Schiele’s early watercolors and drawings of nude or scantily clad women are some of the most technically sophisticated and provocative images in the history of Western Art. While these raw and often vulnerable depictions of young women caused a great deal of scandal during Schiele’s lifetime, the artist’s more prescient contemporaries, including his mentor Gustav Klimt, recognized the unmatched sophistication and perspicacity in his rendering of the human form. Stehendes Mädchen im Hemd, mit Schwarzen Strümpfen und Rotem Tuch, which Schiele executed at the age of twenty-one during the pivotal year of 1911, is a hauntingly beautiful example of Schiele’s early Expressionistic work.
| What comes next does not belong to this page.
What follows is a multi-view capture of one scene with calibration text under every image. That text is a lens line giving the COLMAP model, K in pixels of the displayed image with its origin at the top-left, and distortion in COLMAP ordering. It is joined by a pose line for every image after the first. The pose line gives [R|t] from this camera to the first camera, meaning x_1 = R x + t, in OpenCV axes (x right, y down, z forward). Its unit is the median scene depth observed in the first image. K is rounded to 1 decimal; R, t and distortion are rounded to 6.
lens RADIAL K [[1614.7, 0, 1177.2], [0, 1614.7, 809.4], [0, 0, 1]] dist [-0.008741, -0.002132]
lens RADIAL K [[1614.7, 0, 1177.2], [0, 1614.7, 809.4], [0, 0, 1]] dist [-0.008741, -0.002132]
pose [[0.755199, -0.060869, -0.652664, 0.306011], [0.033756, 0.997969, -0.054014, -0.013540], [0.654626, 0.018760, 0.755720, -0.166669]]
Although not depicted fully nude, the female subject in Stehendes Mädchen im Hemd, mit Schwarzen Strümpfen und Rotem Tuch radiates a palpable erotic appeal, achieved through her intimate garments partially revealing her chest and legs, her averted gaze, and the mere act of undressing. Unlike Schiele’s more explicitly sexual drawings of this period, in the present work Schiele succeeds in rendering the figure with an almost classical sense of beauty, with the figure emphasized by a halo-like embracing line of white gouache, characteristic of his works from this period. As Jane Kallir notes, “Schiele likes to divide the sheet into discrete color areas, each bounded and determined by the contours of the underlying drawing and treated in a distinctive manner, but whereas in the early part of 1911 these areas are filled more or less solidly, by midyear a multitude of colors is deployed in each moist puddle of pigment. This new command of the medium is used to create more subtle contrasts between compositional components; for example, the painterly complexity of the drapery plays off against flesh barely touched with color" (J. Kallir, Op. cit., New York, 1998, p. 433).
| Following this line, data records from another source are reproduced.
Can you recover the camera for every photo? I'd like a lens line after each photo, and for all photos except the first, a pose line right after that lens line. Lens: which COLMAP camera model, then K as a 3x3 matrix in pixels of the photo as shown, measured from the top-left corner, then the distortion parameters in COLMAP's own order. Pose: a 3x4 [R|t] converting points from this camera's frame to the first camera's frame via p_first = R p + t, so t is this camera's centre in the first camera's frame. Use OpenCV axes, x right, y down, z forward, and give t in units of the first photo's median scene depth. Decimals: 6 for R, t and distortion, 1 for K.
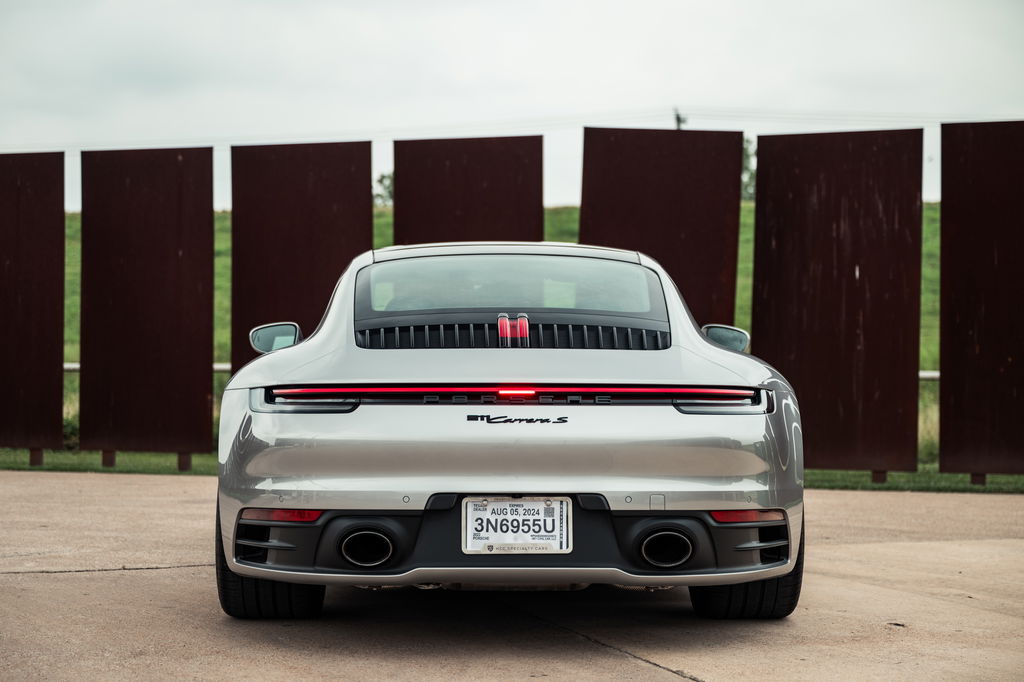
lens RADIAL K [[1877.7, 0, 512.0], [0, 1877.7, 341.0], [0, 0, 1]] dist [-0.002630, -0.077286]
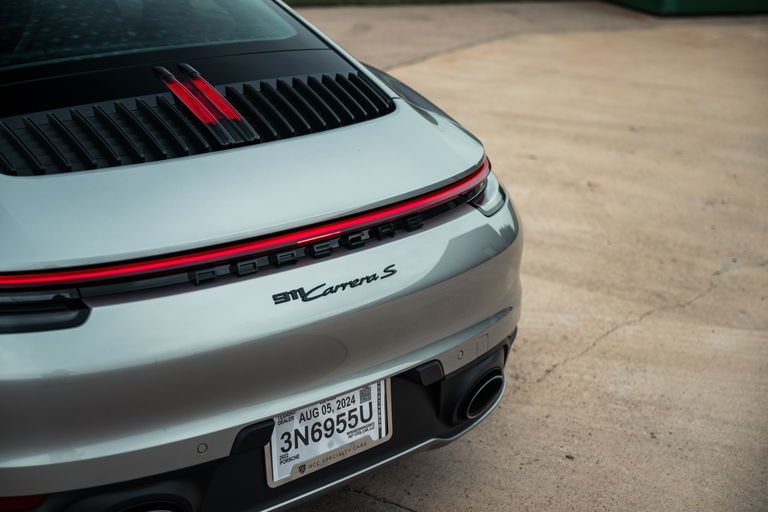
lens RADIAL K [[1155.3, 0, 384.0], [0, 1155.3, 256.0], [0, 0, 1]] dist [0.007575, 0.013906]
pose [[0.774402, -0.200533, 0.600073, -0.223520], [-0.029563, 0.935937, 0.350924, -0.109040], [-0.632003, -0.289497, 0.718863, 0.701634]]
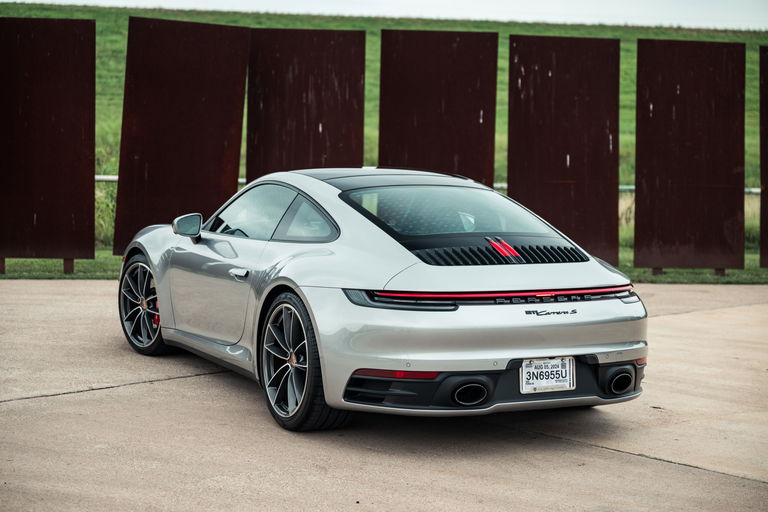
lens RADIAL K [[1417.4, 0, 374.0], [0, 1417.4, 256.4], [0, 0, 1]] dist [-0.025396, 1.879926]
pose [[0.908606, -0.022886, 0.417026, -0.662921], [-0.020163, 0.994930, 0.098532, -0.128291], [-0.417167, -0.097935, 0.903538, -0.067331]]
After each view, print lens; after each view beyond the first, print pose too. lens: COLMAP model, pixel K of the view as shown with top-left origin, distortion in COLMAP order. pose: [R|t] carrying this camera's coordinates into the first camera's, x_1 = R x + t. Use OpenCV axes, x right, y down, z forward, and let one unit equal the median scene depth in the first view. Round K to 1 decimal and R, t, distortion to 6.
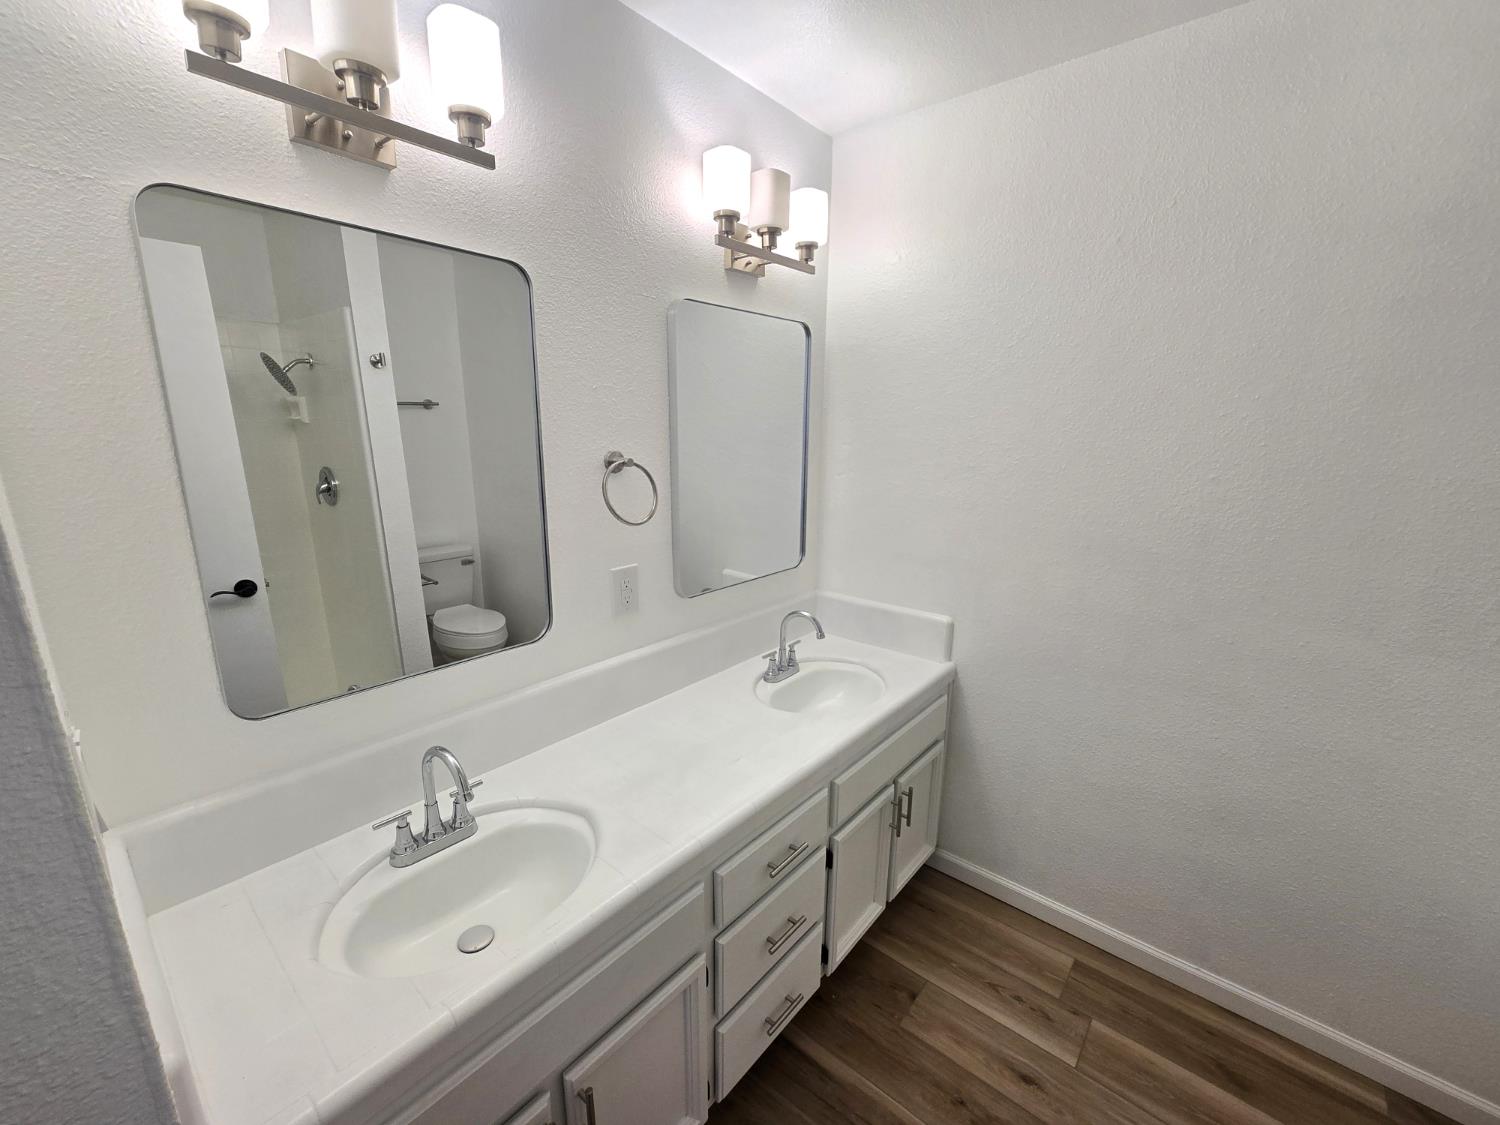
lens RADIAL K [[615.5, 0, 752.2], [0, 615.5, 569.3], [0, 0, 1]] dist [-0.000912, 0.000176]
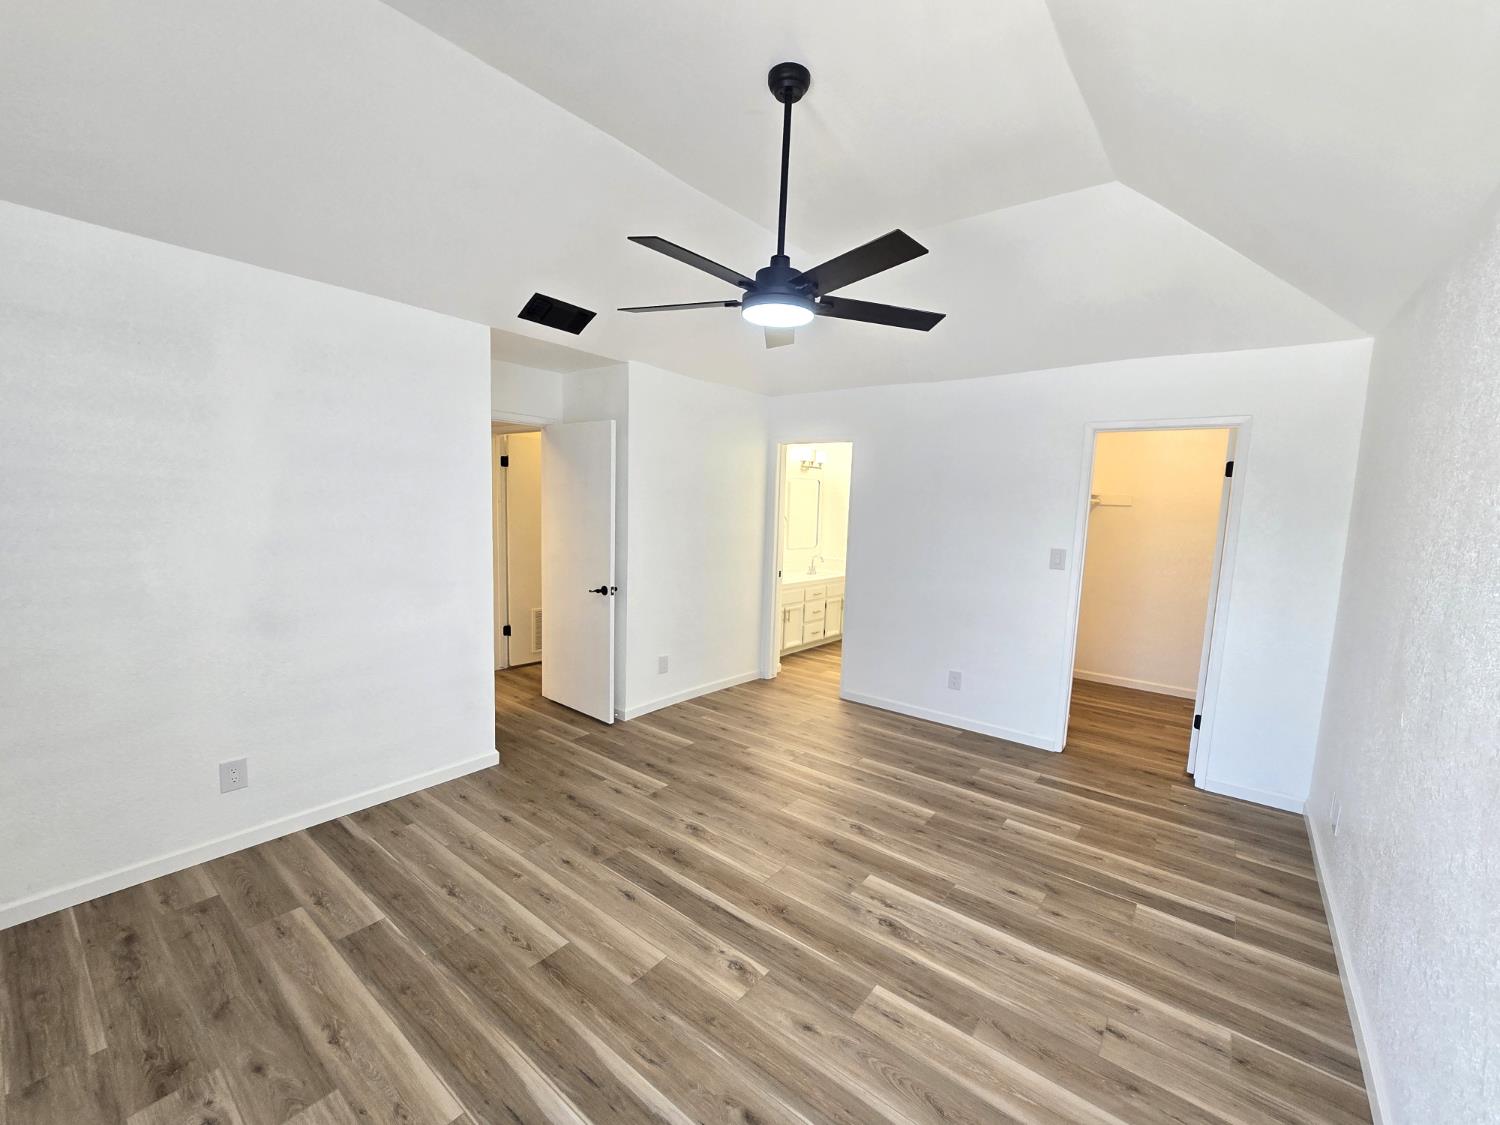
lens RADIAL K [[615.5, 0, 752.2], [0, 615.5, 569.3], [0, 0, 1]] dist [-0.000912, 0.000176]
pose [[0.999124, 0.022606, 0.035209, -0.545271], [-0.017842, 0.991329, -0.130185, 0.787646], [-0.037847, 0.129443, 0.990864, -3.277561]]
The bold play of lines and superimpositions, as well as the carefully constructed use of negative space evident in the present work, reflect Schiele’s lingering debt to Gustav Klimt. As in other compositions of 1911, this work demonstrates Schiele’s interest in the balance of negative and positive space and the interplay of solids and voids. Whereas Klimt played off the contrast between realistically rendered facial features and ornamental clothing, Schiele contrasted his subjects’ expressive physicality with minimalist garments. The bold tonal combinations of his favored red-orange, black and white of early 1911, as seen in Stehendes Mädchen im Hemd, mit Schwarzen Strümpfen und Rotem Tuch, give way to a muted palette of blue, black and purple  tones in the latter part of that year. His line is unwavering in its careful progress toward the creation of form, yet the thin, sometimes faint outlines of musculature remain remarkably ethereal thanks to his painterly prowess. Peter Vergo observes: “The propensity to deposit a narrow band of color along principal edges of a form, observed already in 1911, became more pronounced: color washes glide across the central surface and then accumulate in the darker gullies along the periphery... The rounded outlines of his nudes are so soft they appear almost to be melting. His colors, often diluted with white, are equally delicate” (P. Vergo, The Radical Nude (exhibition catalogue), The Courtauld Gallery, London, 2014, pp. 191-92). 

The present work was formerly in the collection of Gustav Nebehay, the dealer of Gustav Klimt in fin-de-siècle Vienna. In 1917, Nebehay met Schiele, whose studio was not far from where Nebehay spent the summer. Nebehay soon became Schiele’s advisor, publishing the first catalogue of drawings by the young artist, and he represented the artist until Schiele’s untimely death in October 1918. Gustav Nebehay subsequently acted as executor of both Schiele and Klimt’s estates, organizing the first posthumous exhibition of Schiele’s works on paper in 1919. After Gustav Nebehay passed away in 1935, his son Christian M. Nebehay took over the business and, in 1947, opened his own antiquarian bookshop in Annagasse, Vienna, which still exists today. Christian M. Nebehay was one of the most important Klimt biographers, publishing many books on both Klimt and Schiele.